The importance of failure theories in assessing crisis management: The Columbia space shuttle disaster revisited

This was a real banger – it discussed the NASA Challenger and Columbia investigation reports in the context of social theories of disaster, namely Normal Accident Theory (NAT), and High Reliability Theory (HRT).

It took a critical view of whether it was fair to apply NAT and/or HRT to NASA in hindsight by the Columbia Accident Investigation Board (CAIB). They argue that “how hindsight biases and selective use of social science theory gave rise to a suggestive and convincing – but not necessarily correct – assessment of NASA’s role in the Columbia space shuttle disaster” .

Moreover, the CAIB “identified NASA’s organizational culture and safety system as a primary source of failure. The CAIB report reads as a stunning indictment of organizational incompetence: the organization that thrilled the world with the Apollo project had ‘‘lost’’ its safety culture and failed to prevent a preventable disaster”. Nevertheless, these authors argue that “CAIB findings do not sit well with the insights of these [NAT & HRT] schools”.

Can’t do this justice – I recommend you check out the whole paper. I don’t necessarily agree that they have convincingly disputed the CAIB’s findings per se, but I agree with their points about unfair post-hoc comparisons to lofty HRTs and other points.

Results

They say that following disasters, social theories are used to held public inquiries and make sense of the event. Despite the utility, this “increased use underlines the relevance of social scientists and their work, it conceals the actual state of the art in this field: these theories have not been tested against a large (or really any) number of cases”

And “Using untested or maybe even faulty theories to assess the performance of organizations and the people that work in them may have serious consequences”.

An example is NASA pre and post Columbia disaster, and how the CAIB pointed out the ways NASA had failed. They reported that the causes were the same 17 years prior as with Challenger. For instance the Rogers Commission “criticized NASA for not responding adequately to ‘internal’ warnings about the impending disaster”; issues like “flawed decision-making processes, a lack of safety considerations and bureau-political tensions between the various centers that, together, make up NASA and provide the organizational infrastructure that ultimately allows the Shuttle to fly”.

The CAIB “arrived at such a resolute and damaging assessment using social science theories”.

The CAIB went beyond technical factors, beyond the foam and thermal protection systems, concluding that “NASA’s safety system had failed. CAIB arrived at this far-reaching conclusion by applying ‘‘high reliability theory’’ to analyze the causes of this disaster”.

According to CAIB, NASA’s purported organisational issues bled into:

· an acceptance of escalated risk: NASA operated “what it considered a deeply flawed risk philosophy”, driven by a philosophy preventing NASA from properly investigating anomalies from prior flights; e.g. “with no engineering analysis, Shuttle managers used past success as a justification for future flights’’ .

· Flawed decision-making: The Rogers Commission criticised NASA’s decision-making system which ‘‘did not flag rising doubts’’ among the workforce with regard to the safety of the shuttle”

● Short exercise 1
From the listing below, extract every line that contains the string "clef", matching case exactly.

● Task material
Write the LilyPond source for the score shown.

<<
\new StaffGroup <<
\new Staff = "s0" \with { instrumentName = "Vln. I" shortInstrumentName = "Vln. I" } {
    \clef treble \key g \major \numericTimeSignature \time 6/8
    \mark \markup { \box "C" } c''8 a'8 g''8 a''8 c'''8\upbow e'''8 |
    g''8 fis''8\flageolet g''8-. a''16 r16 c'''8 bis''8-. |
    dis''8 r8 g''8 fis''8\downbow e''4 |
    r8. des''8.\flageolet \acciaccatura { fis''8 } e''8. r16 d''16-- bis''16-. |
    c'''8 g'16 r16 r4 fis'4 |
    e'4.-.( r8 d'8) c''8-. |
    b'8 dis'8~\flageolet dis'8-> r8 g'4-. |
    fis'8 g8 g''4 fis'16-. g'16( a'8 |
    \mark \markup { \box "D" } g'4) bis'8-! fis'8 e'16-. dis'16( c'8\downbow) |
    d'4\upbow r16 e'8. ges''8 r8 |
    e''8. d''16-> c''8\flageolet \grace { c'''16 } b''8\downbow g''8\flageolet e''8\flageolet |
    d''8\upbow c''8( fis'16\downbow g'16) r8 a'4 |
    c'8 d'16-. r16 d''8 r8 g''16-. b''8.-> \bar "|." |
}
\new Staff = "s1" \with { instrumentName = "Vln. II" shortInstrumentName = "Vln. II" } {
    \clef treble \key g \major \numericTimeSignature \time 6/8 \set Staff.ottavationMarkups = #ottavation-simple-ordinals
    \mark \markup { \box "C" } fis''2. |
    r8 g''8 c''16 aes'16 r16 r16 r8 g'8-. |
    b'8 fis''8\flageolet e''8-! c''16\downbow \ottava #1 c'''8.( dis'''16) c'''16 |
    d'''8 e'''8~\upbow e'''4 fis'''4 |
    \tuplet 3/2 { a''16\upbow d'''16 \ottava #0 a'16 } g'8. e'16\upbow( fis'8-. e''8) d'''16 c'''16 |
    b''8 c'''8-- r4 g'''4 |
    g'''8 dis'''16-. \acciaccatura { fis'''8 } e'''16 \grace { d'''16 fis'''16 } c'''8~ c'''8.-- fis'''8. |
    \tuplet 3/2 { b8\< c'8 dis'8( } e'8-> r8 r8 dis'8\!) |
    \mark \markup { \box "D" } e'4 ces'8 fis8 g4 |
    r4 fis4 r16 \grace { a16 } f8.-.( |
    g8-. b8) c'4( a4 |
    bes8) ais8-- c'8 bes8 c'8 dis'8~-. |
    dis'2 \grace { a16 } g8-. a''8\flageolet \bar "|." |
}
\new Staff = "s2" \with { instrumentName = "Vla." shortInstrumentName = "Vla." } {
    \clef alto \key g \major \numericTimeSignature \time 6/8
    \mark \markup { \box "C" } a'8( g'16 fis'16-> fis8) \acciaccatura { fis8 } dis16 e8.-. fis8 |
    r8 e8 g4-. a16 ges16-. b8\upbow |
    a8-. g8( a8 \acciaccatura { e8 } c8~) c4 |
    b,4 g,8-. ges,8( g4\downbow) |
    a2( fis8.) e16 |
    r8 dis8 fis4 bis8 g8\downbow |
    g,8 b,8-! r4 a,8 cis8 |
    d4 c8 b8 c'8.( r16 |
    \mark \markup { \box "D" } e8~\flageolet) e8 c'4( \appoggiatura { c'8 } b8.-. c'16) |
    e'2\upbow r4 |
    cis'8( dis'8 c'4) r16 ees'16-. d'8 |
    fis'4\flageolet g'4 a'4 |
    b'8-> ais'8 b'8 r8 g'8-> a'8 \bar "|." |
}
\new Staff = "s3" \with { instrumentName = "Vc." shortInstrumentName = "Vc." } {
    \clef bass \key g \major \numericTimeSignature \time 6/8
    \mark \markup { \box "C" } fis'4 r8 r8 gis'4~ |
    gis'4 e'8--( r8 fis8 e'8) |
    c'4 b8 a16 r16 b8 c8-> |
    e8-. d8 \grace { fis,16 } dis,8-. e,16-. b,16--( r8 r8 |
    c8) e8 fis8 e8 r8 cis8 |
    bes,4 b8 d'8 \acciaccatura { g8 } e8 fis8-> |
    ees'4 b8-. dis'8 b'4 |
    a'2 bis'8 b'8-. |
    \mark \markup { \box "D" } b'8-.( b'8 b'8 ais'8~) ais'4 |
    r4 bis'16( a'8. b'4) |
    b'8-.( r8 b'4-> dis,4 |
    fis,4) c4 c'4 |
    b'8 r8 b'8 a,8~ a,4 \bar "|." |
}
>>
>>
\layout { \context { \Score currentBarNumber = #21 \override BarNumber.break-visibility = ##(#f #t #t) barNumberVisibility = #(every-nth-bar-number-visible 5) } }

● Short exercise 2
Write out the passage of the Columbia shuttle review from "The CAIB went" up to and including "future flights’’ .".

● Full response 1
    \clef treble \key g \major \numericTimeSignature \time 6/8
    \clef treble \key g \major \numericTimeSignature \time 6/8 \set Staff.ottavationMarkups = #ottavation-simple-ordinals
    \clef alto \key g \major \numericTimeSignature \time 6/8
    \clef bass \key g \major \numericTimeSignature \time 6/8

● Full response 2
The CAIB went beyond technical factors, beyond the foam and thermal protection systems, concluding that “NASA’s safety system had failed. CAIB arrived at this far-reaching conclusion by applying ‘‘high reliability theory’’ to analyze the causes of this disaster”.

According to CAIB, NASA’s purported organisational issues bled into:

· an acceptance of escalated risk: NASA operated “what it considered a deeply flawed risk philosophy”, driven by a philosophy preventing NASA from properly investigating anomalies from prior flights; e.g. “with no engineering analysis, Shuttle managers used past success as a justification for future flights’’ .